EXERCISE 1:
Answer these questions using the passage on how Bitcoin's value is determined, one line each and marked like the questions:
(a) What is money called when its value isn't tied to any physical commodity and depends on government backing?
(b) According to the passage, what does it mean for Bitcoin to be decentralized?
(c) Which three things does the passage say Bitcoin's value comes down to?
EXERCISE 2: Using the passage on how Bitcoin's value is determined, explain in one to three sentences why it says "there isn't really a reason why it should have value."
EXERCISE 3: Carry on the passage on how Bitcoin's value is determined, starting after its last sentence.

How the Value of Bitcoin is Determined

Bitcoin has been getting a huge amount of hype recently. It’s one of the many digital currencies in existence today which acts and functions like regular money but exists entirely electronically—like data inside computers.

And that can be kind of confusing, because if there is no actual physical bitcoin:

  • How can it have value?
  • How can you use digital currency in a physical world?

Well actually, the question of how bitcoin has any value at all isn’t so far off from the question of how most real-world money has value.

First off, Bitcoin has no actual intrinsic value, which means that it has little to no use to us outside of its economic context. But the same can be said for most real-world currencies: money only has value because the government that issues it says it does.

This is called ‘fiat currency,’ because its value is not tied to any physical commodity and relies on the backing of a government.

But unlike fiat currency, Bitcoin does not have an issuing authority that gives it value. Bitcoin is a decentralized currency, meaning there is no governing body that regulates its production and transactions.

It doesn’t answer to any government or organization, so there isn’t really a reason why it should have value, yet it does – and it can all be boiled down to utility, scarcity, and supply and demand.

LISTED ENTRIES:
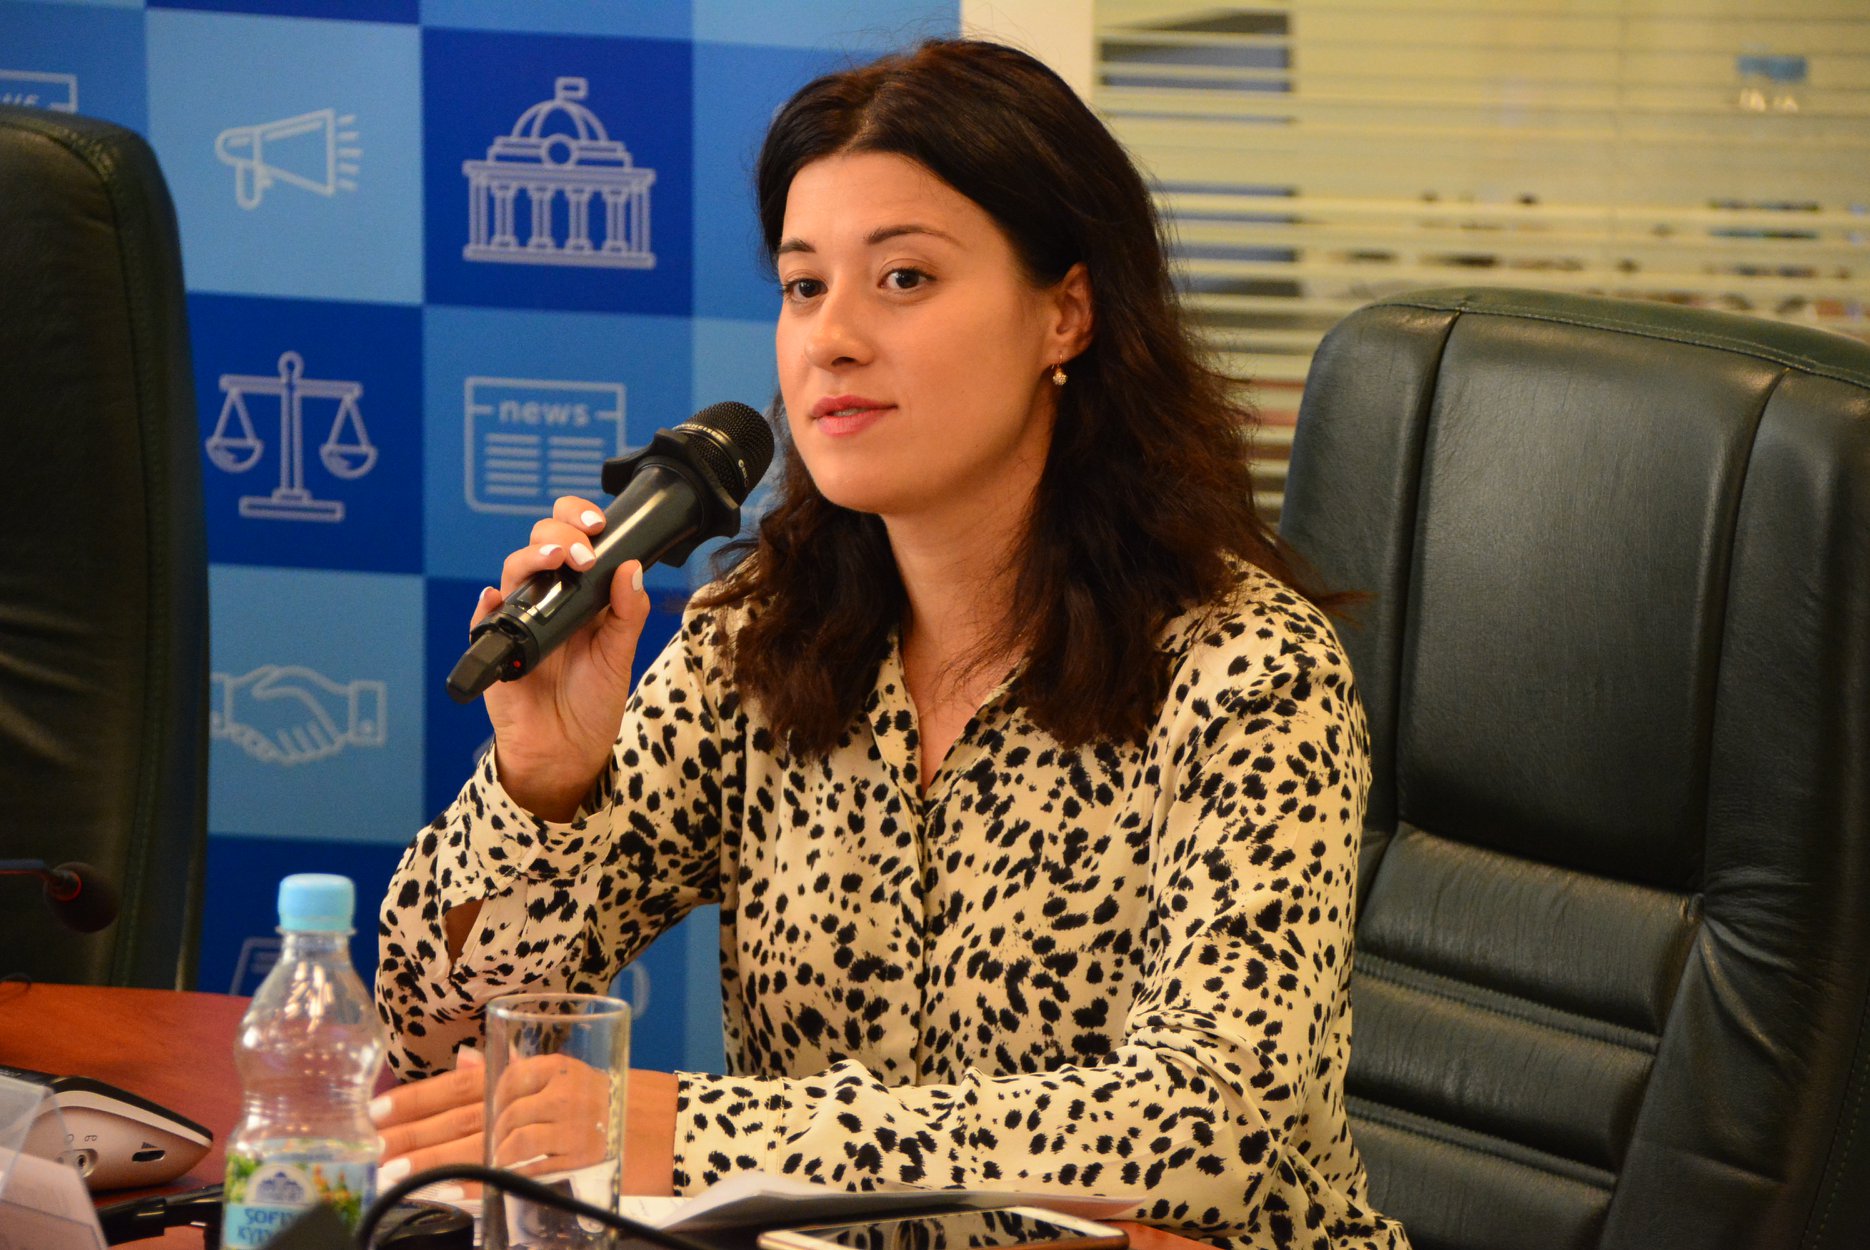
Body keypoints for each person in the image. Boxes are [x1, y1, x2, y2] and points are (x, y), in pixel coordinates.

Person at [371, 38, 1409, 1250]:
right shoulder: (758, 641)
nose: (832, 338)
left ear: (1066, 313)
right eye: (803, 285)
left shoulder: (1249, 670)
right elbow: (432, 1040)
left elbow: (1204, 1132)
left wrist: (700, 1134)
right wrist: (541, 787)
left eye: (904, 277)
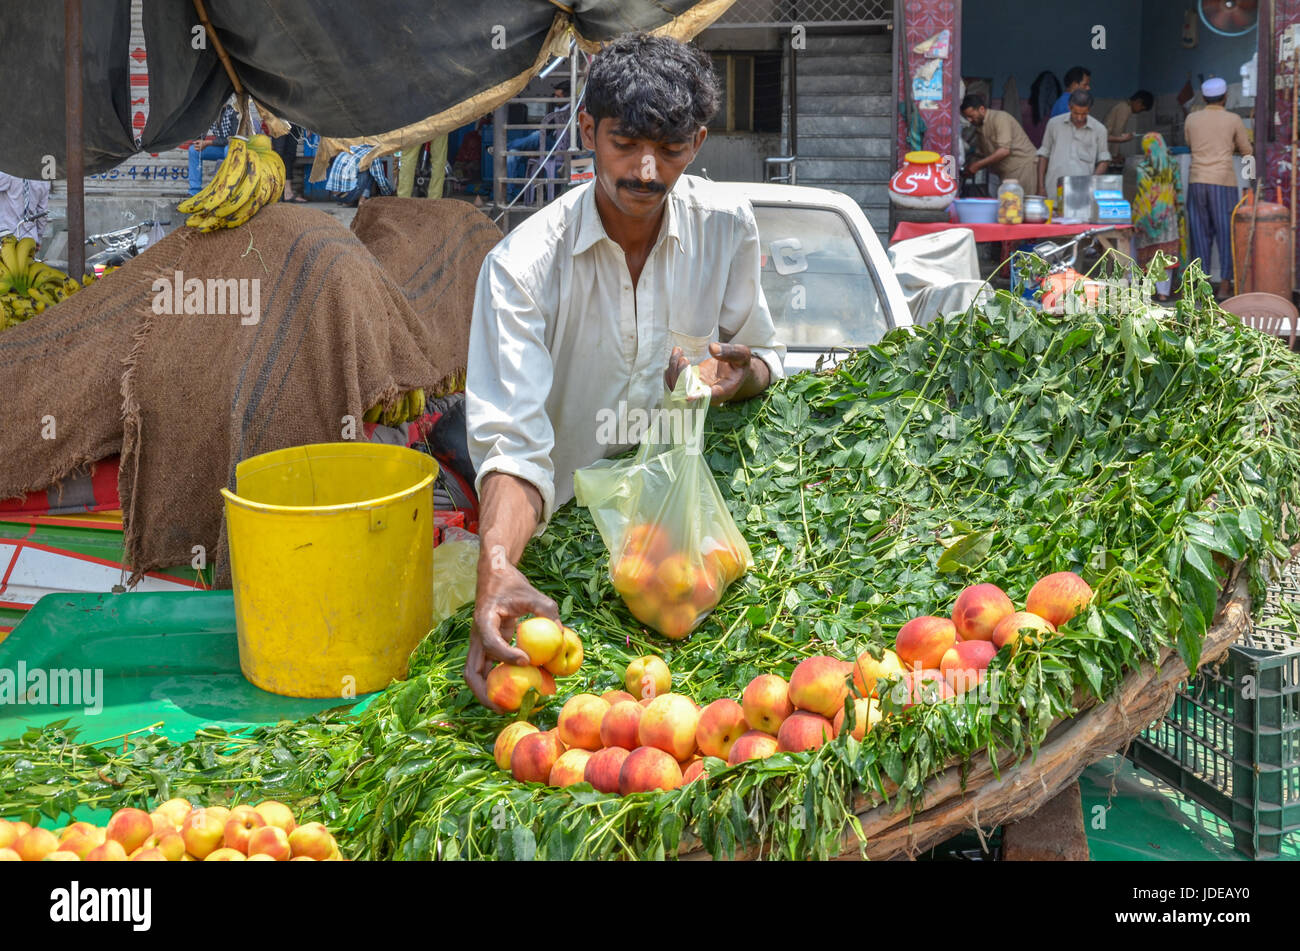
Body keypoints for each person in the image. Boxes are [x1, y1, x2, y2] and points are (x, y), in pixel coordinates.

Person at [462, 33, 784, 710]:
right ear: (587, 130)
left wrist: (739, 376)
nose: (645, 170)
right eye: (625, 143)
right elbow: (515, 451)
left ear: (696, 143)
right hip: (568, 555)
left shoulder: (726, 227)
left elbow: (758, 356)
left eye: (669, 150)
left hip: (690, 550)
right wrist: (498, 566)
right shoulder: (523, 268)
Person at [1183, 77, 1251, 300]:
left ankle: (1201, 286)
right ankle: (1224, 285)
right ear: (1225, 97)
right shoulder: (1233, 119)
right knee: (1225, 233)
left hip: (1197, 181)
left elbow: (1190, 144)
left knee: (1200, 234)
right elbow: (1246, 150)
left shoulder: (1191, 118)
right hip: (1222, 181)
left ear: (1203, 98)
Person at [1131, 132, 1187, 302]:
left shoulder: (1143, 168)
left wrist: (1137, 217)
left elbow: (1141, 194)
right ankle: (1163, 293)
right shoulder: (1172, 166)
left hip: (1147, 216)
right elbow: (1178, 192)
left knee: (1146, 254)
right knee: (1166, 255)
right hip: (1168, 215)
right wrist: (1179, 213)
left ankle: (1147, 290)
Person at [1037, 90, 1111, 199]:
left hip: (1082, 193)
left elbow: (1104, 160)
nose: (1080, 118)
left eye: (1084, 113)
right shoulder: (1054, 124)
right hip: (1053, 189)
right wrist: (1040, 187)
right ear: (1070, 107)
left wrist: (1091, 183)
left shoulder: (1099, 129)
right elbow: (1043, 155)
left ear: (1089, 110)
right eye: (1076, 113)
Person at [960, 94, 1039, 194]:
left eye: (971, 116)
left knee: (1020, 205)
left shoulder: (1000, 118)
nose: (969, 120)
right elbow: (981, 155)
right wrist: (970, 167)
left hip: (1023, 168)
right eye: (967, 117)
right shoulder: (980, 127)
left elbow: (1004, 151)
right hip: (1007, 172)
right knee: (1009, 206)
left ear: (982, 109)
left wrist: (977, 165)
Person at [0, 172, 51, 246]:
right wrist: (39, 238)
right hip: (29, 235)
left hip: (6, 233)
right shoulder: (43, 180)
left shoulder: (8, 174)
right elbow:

EXPECTED OUTPUT 1:
(a) Fiat currency.
(b) No governing body regulates its production and transactions.
(c) Utility, scarcity, and supply and demand.

EXPECTED OUTPUT 2: Most real-world money has value because the government that issues it says it does. Bitcoin has no issuing authority and doesn't answer to any government or organization, so nothing like that backs its value.

EXPECTED OUTPUT 3:
Bitcoin’s Value Lies In Its Utility

Before we discuss the utility of Bitcoin, first you must understand the basics of how it works. You are connected to the community of Bitcoin users through a computer network, and the ledgers that Bitcoin uses is called a blockchain: transactions are compiled into blocks, which in turn are connected in a chain-like manner, hence the name.

The ledger keepers are called miners, because what they are doing, essentially, sounds very much like gold miners who work hard to find gold: they are working for the reward in the form of bitcoins, which, like gold, are limited in supply.

So now you know how Bitcoin works. What does that have to do with its value? Everything, actually. Bitcoin’s value is in its utility: its decentralization, security, and ease of transaction.

First, let’s look at Bitcoin’s decentralized system. Bitcoin is designed such that there is no need for any governing authority to control it. It operates through a peer-to-peer network where all transactions are recorded in the blockchain.

On the most basic level, this would mean that it is not tied to any state and therefore is the only truly borderless currency. What this means is that you can conduct transactions with people from different countries easily because you’re using the same currency.

On a deeper, much more complicated level, the decentralization of Bitcoin’s system creates the possibility of transforming the finance industry.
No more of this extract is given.